Alain Clot, le président de France Fintech a accordé une interview aux équipes de FinTech Mag. Il y revient sur les missions de l’association mais également sur l’importance de promouvoir l’écosystème local de la Fintech. Retranscription.

Alain Clot, France Fintech

France Fintech est une association, créée en juin 2015, qui vise à réunir l’écosystème des Fintech françaises. Elle structure son activité autour de 3 grandes missions :

  • La première, c’est la promotion de la Fintech française en France et à l’étranger. Il est important pour nous d’en finir avec le bashing un peu condescendant des Anglo-saxons sur la Fintech française. Nous disposons au sein de notre écosystème local de vraies innovations qui auraient mérite à être plus connues.
  • La deuxième, c’est de représenter le secteur auprès des pouvoirs publics, des régulateurs, de la commission européenne, des parlementaires, des investisseurs, et puis du monde dit « traditionnel » : les banques et les assureurs.
  • Et puis, notre troisième mission est une mission d’animation de l’écosystème, c’est-à-dire faciliter la rencontre des différents interlocuteurs pour alimenter les opportunités d’affaires, et finalement le système.

 

France Fintech, c’est avant tout un endroit privilégié pour observer l’écosystème et son évolution. Il y a eu trois grandes vagues qui l’ont agité. La première époque consistait essentiellement à des développements de nouveaux usages : paiement, transfert, robo-advisors, crowdfunding, plus que dans des innovations technologiques à proprement parler même s’il y avait de la technologie derrière les modèles. Ceux-ci étaient alors principalement centrés sur le retail, sur les particuliers.

La seconde vague, que France Fintech voit monter devant elle, est beaucoup plus centrée sur la technologie avec en particulier 3 moteurs dont tout le monde parle qui sont l’intelligence artificielle, la blockchain et les objets connectés, ils accélèrent la distribution et l’innovation. Pour faire simple, la technologie court cette fois-ci devant et l’usage derrière. Cette seconde vague est aussi en  beaucoup plus tournée vers les entreprises et vers une clientèle un peu plus fortunée. On peut alors parler de néo-banques, de néo-assurances qui ont des modèles beaucoup plus horizontaux avec une stratégie de données, avec de l’intégration, de l’agrégation…

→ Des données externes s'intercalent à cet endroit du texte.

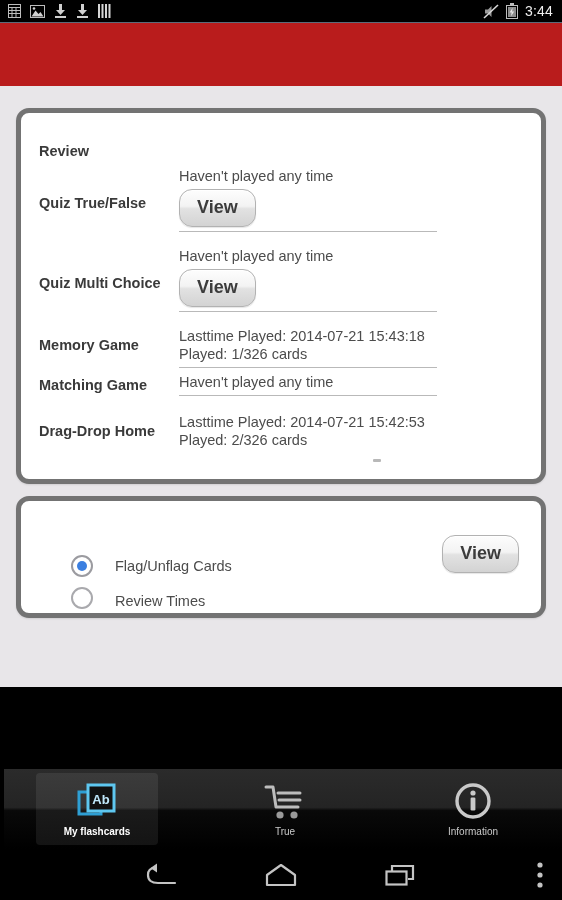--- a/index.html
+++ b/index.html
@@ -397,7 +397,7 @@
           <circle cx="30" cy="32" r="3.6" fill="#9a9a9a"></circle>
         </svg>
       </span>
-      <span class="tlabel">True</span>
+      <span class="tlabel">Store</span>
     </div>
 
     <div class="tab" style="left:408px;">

Enfin, le troisième aspect est que la Fintech commence à murir et va pouvoir s’exporter en particulier à travers ce qu’on appelle le passporting. Il permet d’être régulé dans un pays européen et ensuite de pouvoir couvrir les autres marchés de l’Union. Inutile de dire qu’évidemment le Brexit introduit une très grande opportunité pour la Fintech française de reprendre une position centrale puisque Londres ne sera plus dans l’Union et devrait perdre son passeport européen.